§ AIM OF THE TASK
The line with "focal_35mm: 35" marks the first line to copy, and the line with "exposure_s: 1/320" marks the last. Transcribe that stretch of the data below exactly, without pictures.

§ DATA FOR THIS EXERCISE
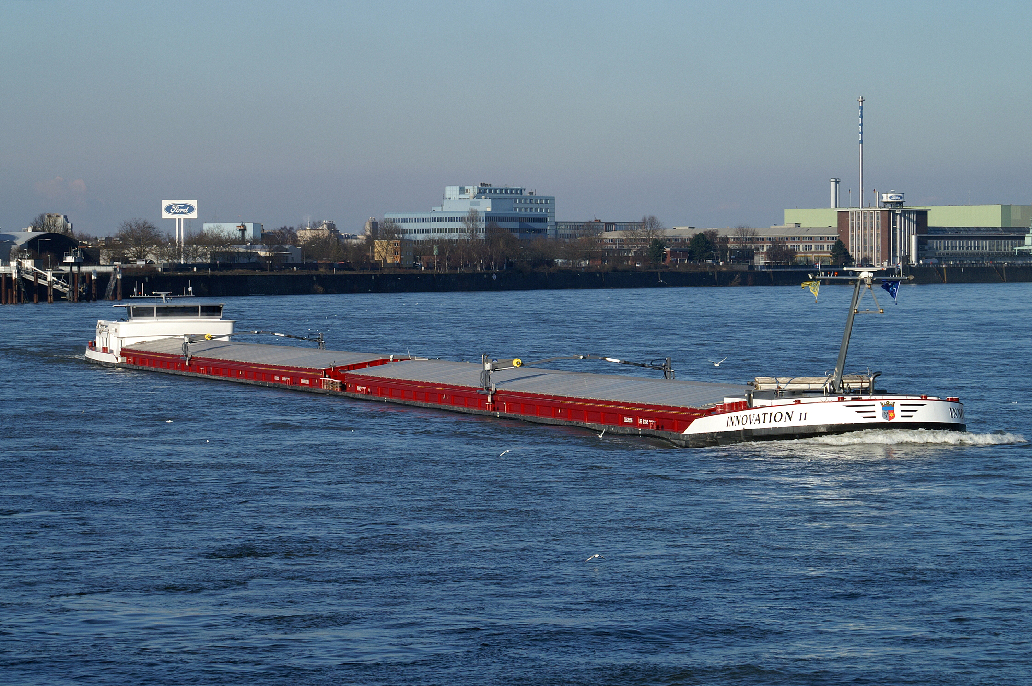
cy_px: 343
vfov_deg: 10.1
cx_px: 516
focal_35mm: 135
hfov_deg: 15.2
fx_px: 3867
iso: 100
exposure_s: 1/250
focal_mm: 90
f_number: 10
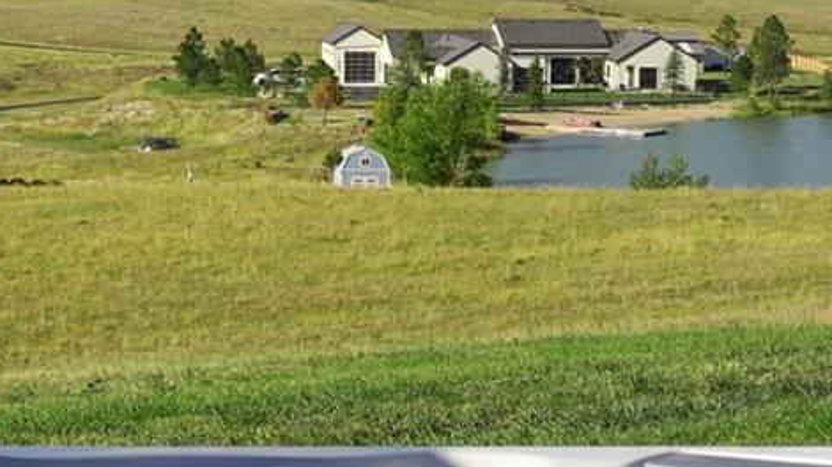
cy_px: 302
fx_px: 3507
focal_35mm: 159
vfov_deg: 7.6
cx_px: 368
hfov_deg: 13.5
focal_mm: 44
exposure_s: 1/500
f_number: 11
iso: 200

--

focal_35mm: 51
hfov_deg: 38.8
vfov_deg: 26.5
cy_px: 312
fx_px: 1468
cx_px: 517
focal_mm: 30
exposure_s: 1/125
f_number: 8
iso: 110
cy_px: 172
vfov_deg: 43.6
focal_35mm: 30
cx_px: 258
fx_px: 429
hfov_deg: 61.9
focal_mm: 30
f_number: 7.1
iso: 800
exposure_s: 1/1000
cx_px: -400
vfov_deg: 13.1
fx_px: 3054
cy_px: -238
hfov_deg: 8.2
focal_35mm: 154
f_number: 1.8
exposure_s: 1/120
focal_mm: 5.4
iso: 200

...

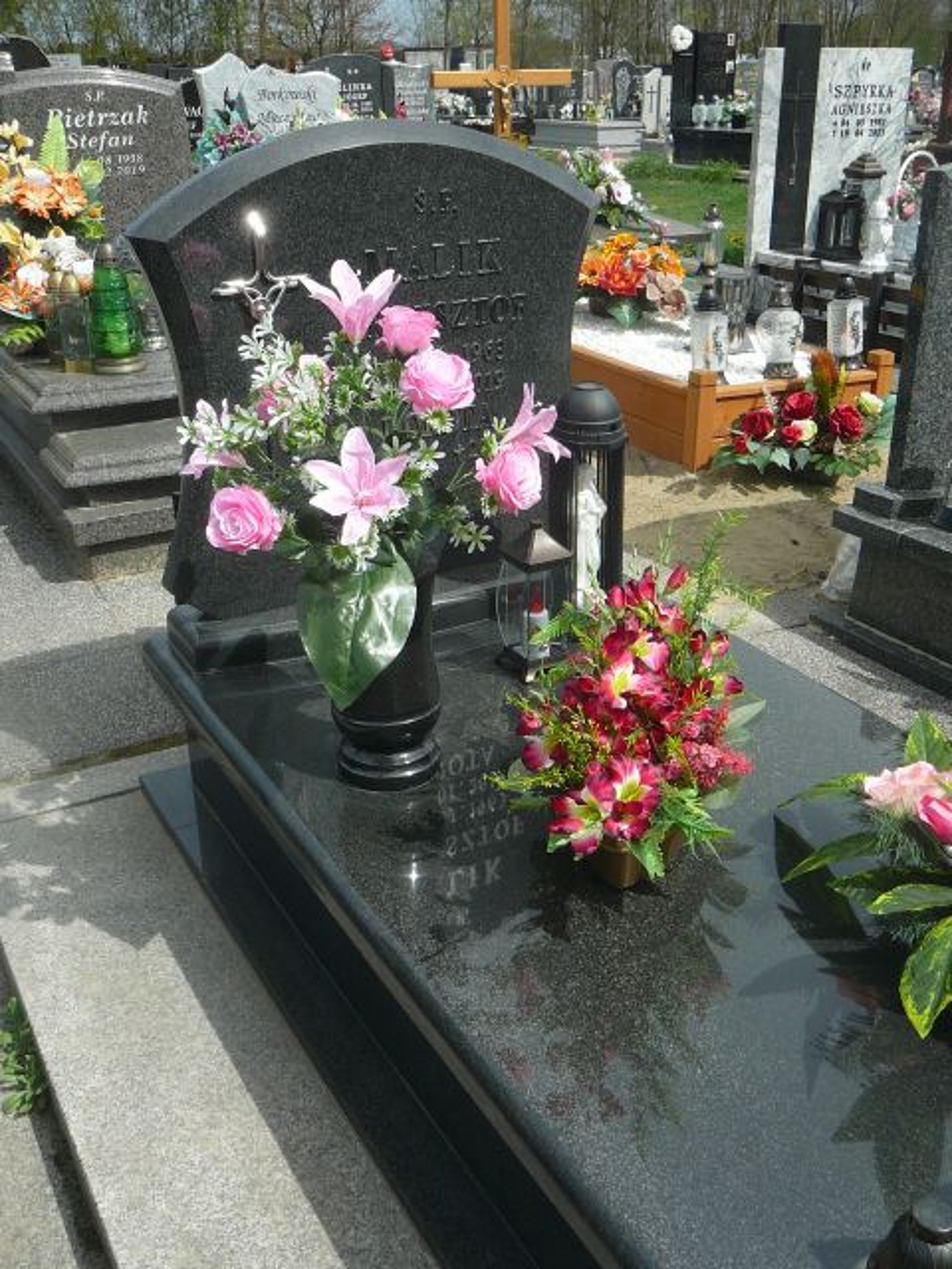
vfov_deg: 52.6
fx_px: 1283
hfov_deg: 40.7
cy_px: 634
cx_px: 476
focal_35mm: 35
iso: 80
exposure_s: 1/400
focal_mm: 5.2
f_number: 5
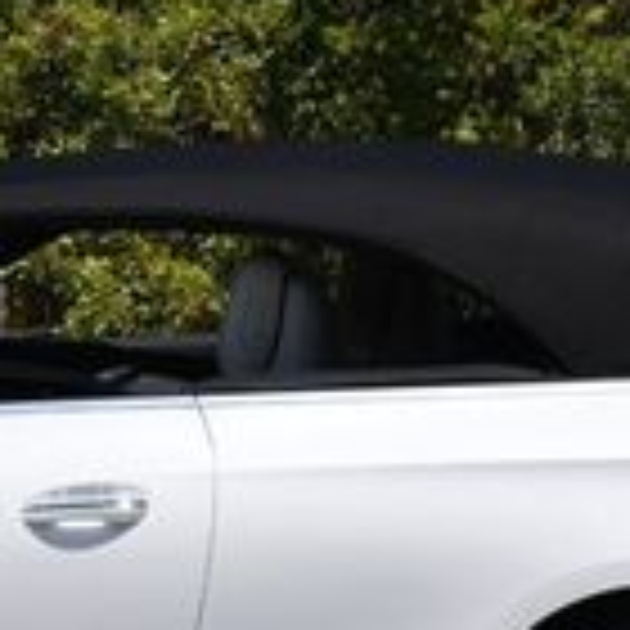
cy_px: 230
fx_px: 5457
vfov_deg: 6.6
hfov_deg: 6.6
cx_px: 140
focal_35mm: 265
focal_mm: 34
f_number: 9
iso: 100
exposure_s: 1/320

§ SOLVED EXERCISE
focal_35mm: 35
iso: 80
exposure_s: 1/400
focal_mm: 5.2
f_number: 5
cy_px: 230
fx_px: 5457
vfov_deg: 6.6
hfov_deg: 6.6
cx_px: 140
focal_35mm: 265
focal_mm: 34
f_number: 9
iso: 100
exposure_s: 1/320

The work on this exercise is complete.